Implications for C. minimus’ conservation. Our results showed areas absent from the IUCN’s distribution map, indicating that this needs to be updated. Thus, we proposed a new tentative extent of the water opossum distribution (Figure 3b) which integrated the information obtained in the SDMs, the IUCN historical range, and the newly reported localities. This proposal includes new distribution areas for Mexico, Venezuela, Suriname, Guyana, Ecuador, Peru, Bolivia, and Argentina-Brazil; and at the same time reduces or eliminates areas in northern Brazil and the savanna in Colombia and Venezuela.
Clearly, the limited knowledge about the habitat requirements, distribution range, and information obtained directly from field activities, could explain why the water opossum is currently listed as Least Concern. At the continental level, there are mammals which have been reassigned because threat categories have been based more on anecdotal criteria than on field surveys and population assessments (e. g., Rheingantz and Trinca 2015). Apart from the problems associated with the lack of data for its categorization (Cuarón et al. 2008), our results in combination with the time elapsed since the first assignment justifies the need for a reassessment of the category, such as was done for L. longicaudis, whose threat category was up-listed from “Least Concern” to “Near Threatened” (Rheingantz and Trinca 2015).
On the other hand, it is important to note that our models showed that there is a disjunction in the distribution of water opossum, observed in the population of southeastern of Brazil (C. m. paraguanensis [Marshall 1978; Damasceno and Astúa 2016]). This disjunct distribution could represent ecological niche differences among subspecies, which could simultaneously affect the performance of our models (see Rojas-Soto et al. 2008; 2009; Mota-Vargas and Rojas-Soto 2016). It is reasonable to suggest that there are climatic and geographic factors acting (or that acted) as geographic barriers that contribute to the isolation of some populations (see Damasceno and Astúa 2016). Similar cases were documented for wide-ranging Didelphidae species: the genus Didelphis, the Black-eared opossums (D. marsupialis; Cerqueira 1985) and White-eared opossums (D. albiventris; Cerqueira and Lemos 2000), and the Lutrine Opossum, Lutreolina crassicaudata (Martínez-Lanfranco et al. 2014).

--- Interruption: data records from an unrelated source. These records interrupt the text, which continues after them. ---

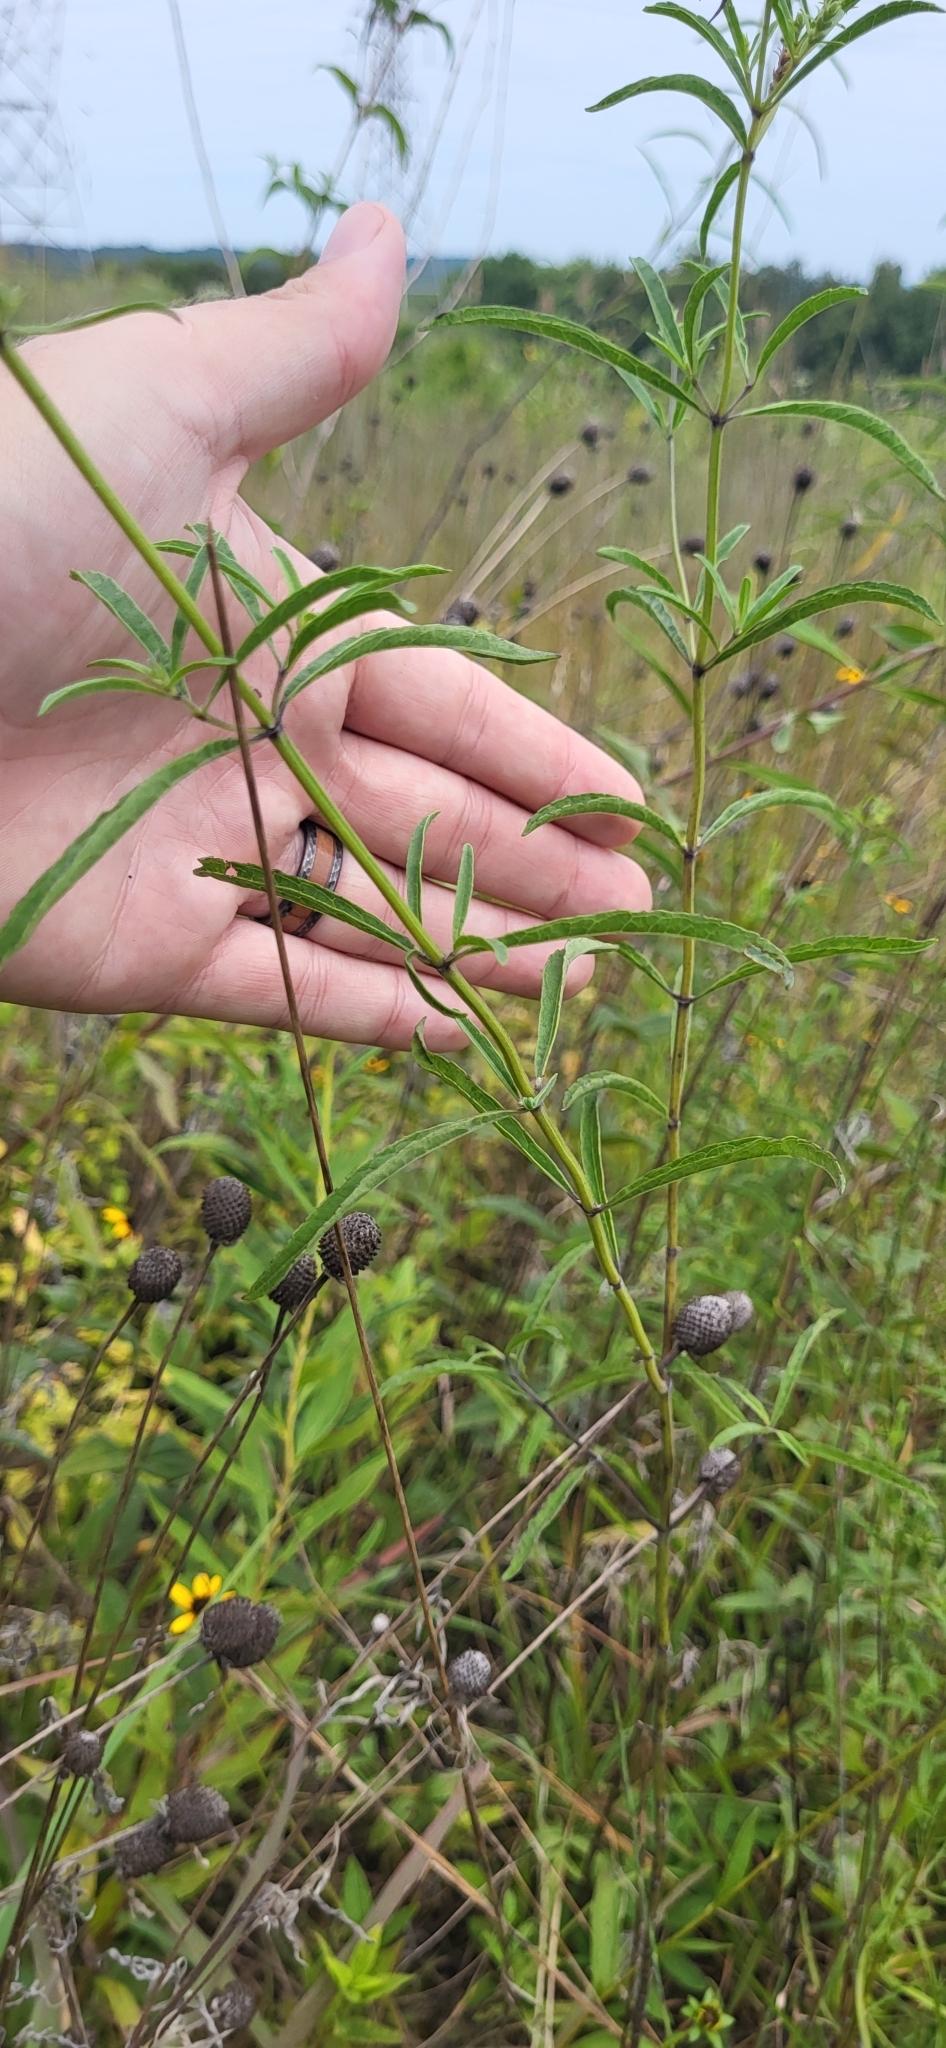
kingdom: Plantae
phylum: Tracheophyta
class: Magnoliopsida
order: Lamiales
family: Lamiaceae
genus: Salvia
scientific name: Salvia azurea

From this perspective, our study suggests that the current taxonomic status of these populations needs to be adequately assessed using tools that could reveal their distinctiveness (Damasceno and Astúa 2016). Independently of the current taxonomic classification, a possible loss of one of these disjunct groups would be irreversible.
Although we only examined the environmental distribution of C. minimus, our results forecast a rapid decline in the potential distribution, principally attributed to a decrease in occupancy in areas affected by habitat loss and fragmentation (e. g. Prieto-Torres et al. 2011; Ardente et al. 2013; IUCN 2015; Palmeirim et al. 2014; Fernandez et al. 2015). Modifications to the physicochemical characteristics (e. g., water conditions) of the habitat due to the aforementioned processes can considerably affect water opossum populations and reduce local diversity, as found for other aquatic mammals (e.g., Bowyer et al. 1995; Rheingantz et al. 2014). Thus, considering physicochemical water conditions, the habitat structures to persist, and the habitat requirements to establish a viable population, will be crucial for the conservation of C. minimus and the preservation of river ecosystems as a whole.